O tasarımcı olmayın. Arada bir yukarı bakın ve gülleri koklayın ve belki bir geziye çıkıp dünyayı yeniden keşfedin. Sonuçta, tasarım ve sanattaki en büyük buluşlarımızdan bazıları doğayı gözlemleyerek yapıldı. Altın Oran, kimse var mı? Vitruvius Adamı mı?

Sonuç olarak

Bu yeni sanal tasarımcı-müşteri dünyamız bir lütuf mu, bir lanet mi, yoksa özellikle hiçbiri mi? Bu, telefonun icadına benzer şekilde modern iş çağımızın yeni bir gerçeği mi, yoksa hepimiz giderek daha fazla anonim olarak iş yaptığımız için bir şey mi kaybediyoruz? Müşterilerimiz, yalnızca yüz yüze bir danışma veya brifingin kendilerine verebileceği hayati bir şeyi kaçırıyor mu?
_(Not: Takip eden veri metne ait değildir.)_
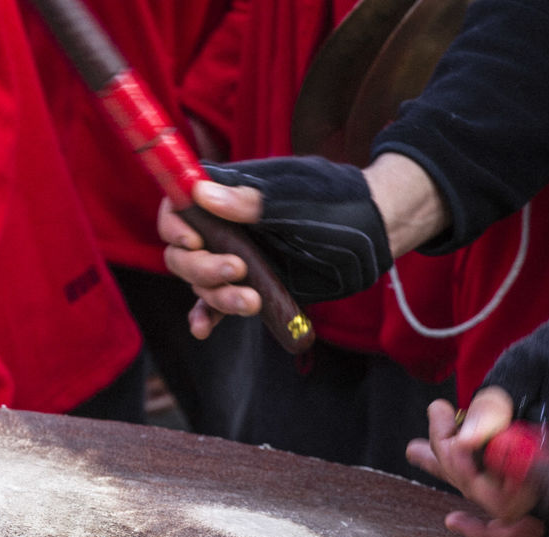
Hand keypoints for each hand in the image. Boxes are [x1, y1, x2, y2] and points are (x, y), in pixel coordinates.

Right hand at [159, 156, 391, 338]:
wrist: (374, 235)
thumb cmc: (338, 204)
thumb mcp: (295, 199)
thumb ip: (250, 201)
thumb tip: (201, 192)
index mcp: (229, 195)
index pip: (180, 205)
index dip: (174, 224)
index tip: (192, 240)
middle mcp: (226, 227)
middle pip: (184, 252)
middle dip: (202, 267)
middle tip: (239, 271)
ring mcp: (238, 258)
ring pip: (202, 282)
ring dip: (217, 296)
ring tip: (253, 301)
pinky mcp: (252, 287)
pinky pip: (218, 304)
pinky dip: (207, 316)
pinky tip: (202, 331)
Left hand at [408, 313, 548, 536]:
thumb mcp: (533, 365)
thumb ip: (498, 402)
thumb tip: (464, 440)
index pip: (506, 497)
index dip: (466, 467)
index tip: (446, 419)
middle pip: (495, 501)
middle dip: (454, 460)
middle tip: (437, 412)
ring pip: (498, 502)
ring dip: (456, 474)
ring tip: (417, 450)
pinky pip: (511, 497)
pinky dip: (476, 480)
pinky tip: (442, 464)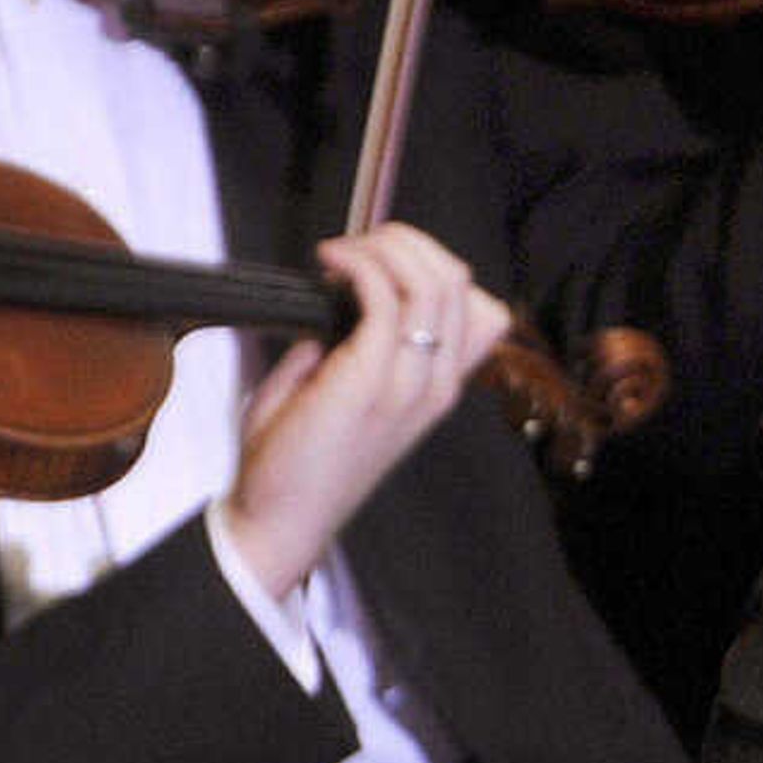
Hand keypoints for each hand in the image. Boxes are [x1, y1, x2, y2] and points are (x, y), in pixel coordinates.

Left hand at [217, 222, 511, 598]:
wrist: (280, 520)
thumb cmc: (299, 463)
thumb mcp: (343, 392)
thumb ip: (351, 344)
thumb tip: (336, 301)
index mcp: (435, 386)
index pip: (482, 309)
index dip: (432, 268)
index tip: (378, 264)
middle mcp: (435, 383)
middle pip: (460, 282)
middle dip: (406, 242)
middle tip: (357, 247)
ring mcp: (409, 384)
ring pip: (433, 282)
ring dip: (386, 248)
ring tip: (343, 253)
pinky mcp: (369, 383)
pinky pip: (384, 301)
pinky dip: (358, 266)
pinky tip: (330, 264)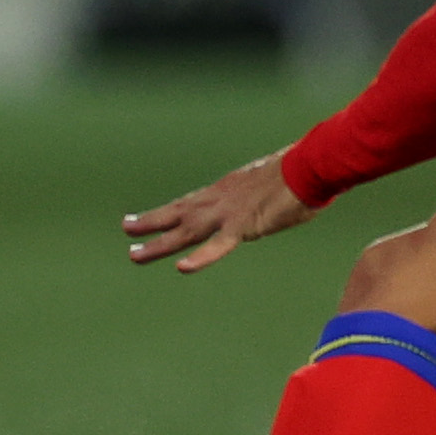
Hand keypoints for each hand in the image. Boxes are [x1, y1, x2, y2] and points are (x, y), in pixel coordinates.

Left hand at [125, 154, 317, 273]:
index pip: (187, 202)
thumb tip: (258, 202)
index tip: (142, 217)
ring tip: (134, 254)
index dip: (164, 212)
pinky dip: (201, 257)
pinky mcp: (244, 226)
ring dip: (159, 244)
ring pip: (186, 232)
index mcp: (225, 190)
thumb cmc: (298, 174)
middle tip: (125, 229)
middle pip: (177, 214)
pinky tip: (182, 268)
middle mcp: (219, 199)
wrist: (310, 166)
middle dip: (150, 223)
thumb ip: (255, 198)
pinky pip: (218, 246)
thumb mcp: (267, 186)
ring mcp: (228, 213)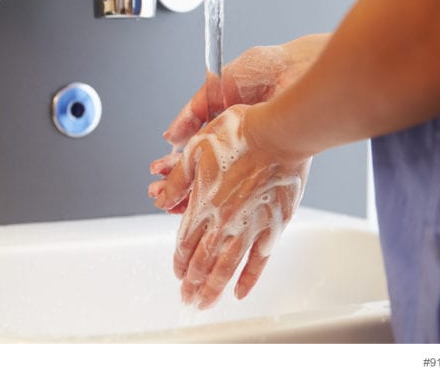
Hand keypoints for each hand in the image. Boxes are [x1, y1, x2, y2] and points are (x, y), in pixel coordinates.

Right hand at [149, 35, 324, 213]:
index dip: (174, 163)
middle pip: (202, 169)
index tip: (159, 172)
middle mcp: (236, 142)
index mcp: (222, 123)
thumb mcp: (217, 87)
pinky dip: (225, 196)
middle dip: (179, 183)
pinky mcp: (272, 161)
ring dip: (195, 193)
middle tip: (160, 193)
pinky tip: (204, 202)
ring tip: (174, 203)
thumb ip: (193, 112)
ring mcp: (253, 154)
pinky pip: (246, 186)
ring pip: (219, 181)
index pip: (192, 151)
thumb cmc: (265, 68)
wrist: (298, 69)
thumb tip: (170, 137)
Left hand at [150, 105, 311, 307]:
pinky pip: (258, 261)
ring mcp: (249, 227)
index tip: (178, 274)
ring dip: (213, 289)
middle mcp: (223, 222)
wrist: (278, 134)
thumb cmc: (239, 135)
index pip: (185, 243)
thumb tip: (161, 199)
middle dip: (192, 284)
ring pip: (226, 268)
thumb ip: (178, 180)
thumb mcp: (194, 150)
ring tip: (205, 305)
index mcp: (202, 204)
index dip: (179, 261)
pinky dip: (248, 279)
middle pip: (202, 262)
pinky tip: (240, 292)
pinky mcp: (273, 227)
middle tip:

Daha da önemlisi, onlarla hiç konuşmazsak müşterilerimizin neler kaçırdığını nasıl bilebiliriz? Bu arada bu soruların hiçbirinin cevabını bilmiyorum. Daha açık uçlular - herhangi bir cevabınız varsa, aşağıdaki yorumlarda bunları duymayı çok isterim.

Son olarak, teknoloji cihazlarının ifade veya tasarımın kendisi değil, ifade araçları olduğunu unutmayın. Tıpkı bir boya fırçası ve boyaların kendi başlarına sanat olmadığı ve bir değeri olacaksa bir sanatçının elinde manipüle edilmesi gerektiği gibi. Teknolojinizin patronu sizsiniz, tersi değil.

Dizüstü bilgisayarlarınızın, tabletlerinizin veya diğer gadget'larınızın kölesi olmayın. Bunları akıllıca kullanın ve onların ve internetin en başta icat edilme nedenlerini unutmayın: başkalarıyla olan etkileşimlerimizi zenginleştirmek ve bize hemcinslerimizin yaratıcı gücünü hatırlatmak için.